Y tampoco lo es su idea motriz, pues deja múltiples interrogantes en el aire, siendo uno de ellos el porqué esos Ingenieros —la mayor parte de ellos, muertos tras el fracaso, por razones desconocidas, del experimento; uno, como mínimo, vivo y en éxtasis, presto para su despertar, como acaba pasando— fueron olvidados y nadie regresó (siempre en apariencia: nada puede asegurarse del todo) para saber qué había sido de ellos. ¿Acaso en el intervalo entre el fracaso del experimento y la llegada del Prometheus, la raza de los Ingenieros ha desaparecido del cosmos, o ha sufrido un eclipse inexplicable? En cualquier caso, se necesita una explicación porque el éxito de esta película ya ha provocado el anuncio de una secuela de la precuela (sí, es lioso…), y para ello se dejó un final abierto en el que la doctora Shaw, única superviviente humana del Prometheus, y el imprescindible robot David, huyen de ese planeta que ha vuelto a demostrar su condición de infierno del universo para marchar al mismísimo planeta de los Ingenieros y poder pedirles cuentas a estos.
Sin embargo, Prometheus, mientras dura la proyección, consigue que no reparemos en la fragilidad de esos elementos y que nos zambullamos en el puro disfrute del fenomenal despliegue visual y narrativo que es su principal justificación. Y en gran medida se debe a Ridley Scott, ese hombre que tantas esperanzas hizo concebir con sus primeras películas y que después se hundió (artística, que no comercialmente) a simas increíbles, hasta el punto de que —en lo que yo he visto, y reconozco que, desalentado, hace una década que dejé de frecuentar su cine—, en mi opinión, Prometheus es el único título de su filmografía que puede compararse a sus primeras Alien, el octavo pasajero (1979) y Blade Runner (1982)… o sea, las películas que rodó hace treinta o más años.

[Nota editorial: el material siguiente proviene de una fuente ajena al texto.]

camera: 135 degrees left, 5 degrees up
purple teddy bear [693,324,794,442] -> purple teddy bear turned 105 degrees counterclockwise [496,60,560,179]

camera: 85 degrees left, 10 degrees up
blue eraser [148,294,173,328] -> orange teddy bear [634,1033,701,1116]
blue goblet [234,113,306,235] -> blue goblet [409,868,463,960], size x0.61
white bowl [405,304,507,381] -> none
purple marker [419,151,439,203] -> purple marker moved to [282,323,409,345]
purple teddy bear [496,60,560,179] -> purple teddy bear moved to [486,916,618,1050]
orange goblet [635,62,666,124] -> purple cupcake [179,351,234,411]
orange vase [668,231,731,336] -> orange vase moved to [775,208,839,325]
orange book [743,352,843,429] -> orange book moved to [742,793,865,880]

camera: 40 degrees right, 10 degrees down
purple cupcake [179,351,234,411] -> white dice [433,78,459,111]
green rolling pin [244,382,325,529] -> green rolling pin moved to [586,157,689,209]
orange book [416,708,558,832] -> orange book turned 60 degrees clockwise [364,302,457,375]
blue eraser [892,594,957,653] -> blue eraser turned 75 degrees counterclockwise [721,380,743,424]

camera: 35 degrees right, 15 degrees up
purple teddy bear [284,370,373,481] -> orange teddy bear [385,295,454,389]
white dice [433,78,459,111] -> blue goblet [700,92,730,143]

Con una limpieza narrativa que casi obliga a utilizar el adjetivo de clásica, por la extrema nitidez con que se va exponiendo toda la historia, Scott consigue situarnos de lleno en las coordenadas de ese fascinante escenario que lentamente, porque lo presagiaba desde el principio, va convirtiéndose en letal para quienes han llegado a él con tantas esperanzas. La labor de Scott llega incluso a resultar virtuosa: parece mentira la forma tan brillante en que consigue resolver una secuencia tan imposible como aquélla en que la doctora Shaw organiza su propio aborto, completamente consciente, para extraerse la criatura alienígena que ha sido engendrada en su vientre y luego, en el angosto espacio de la avanzada cápsula quirúrgica en que se ha producido dicha intervención, tiene que escapar de su furia, irrefrenable al verse prematuramente extraído del cálido vientre materno. Prometheus, por lo tanto, se propone como una caja mágica que juega del modo más lícito con el sentido de la maravilla del espectador, consiguiendo proponerse como un espectáculo absorbente e hipnótico, que por sí solo revitaliza la saga y abre un nuevo y sugerente camino para la misma.
FICHA DE LA PELÍCULA
Título: Prometheus / Prometheus. Año: 2012
Director: Ridley Scott. Guión: Jon Spaihts y Daimon Lindelof. Fotografía: Dariusz Wolski. Música: Marc Streitenfeld. Reparto: Noomi Rapace (Elizabeth Shaw), Michael Fassbender (David), Charlize Theron (Meredith Vickers), Idris Elba (Capitán Janek), Guy Pearce (Peter Weyland). Dur.: 124 min.